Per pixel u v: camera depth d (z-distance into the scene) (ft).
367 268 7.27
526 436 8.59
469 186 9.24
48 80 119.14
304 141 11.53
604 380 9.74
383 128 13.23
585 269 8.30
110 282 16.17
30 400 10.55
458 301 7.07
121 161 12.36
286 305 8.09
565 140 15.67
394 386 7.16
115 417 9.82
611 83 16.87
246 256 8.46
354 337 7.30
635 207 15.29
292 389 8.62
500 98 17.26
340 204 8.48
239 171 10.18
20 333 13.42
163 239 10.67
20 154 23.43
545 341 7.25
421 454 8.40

Problem »
Nothing may be left out. Retype all the entries exactly.

Solution »
Per pixel u v: camera depth d (z-distance into the scene) (ft).
367 268 7.27
526 436 8.59
469 186 9.24
48 80 119.14
304 141 11.53
604 380 9.74
383 128 13.23
585 269 8.30
110 282 16.17
30 400 10.55
458 301 7.07
121 161 12.36
286 305 8.09
565 140 15.67
394 386 7.16
115 417 9.82
611 83 16.87
246 256 8.46
354 337 7.30
635 207 15.29
292 389 8.62
500 98 17.26
340 204 8.48
239 171 10.18
20 333 13.42
163 239 10.67
20 154 23.43
545 341 7.25
421 454 8.40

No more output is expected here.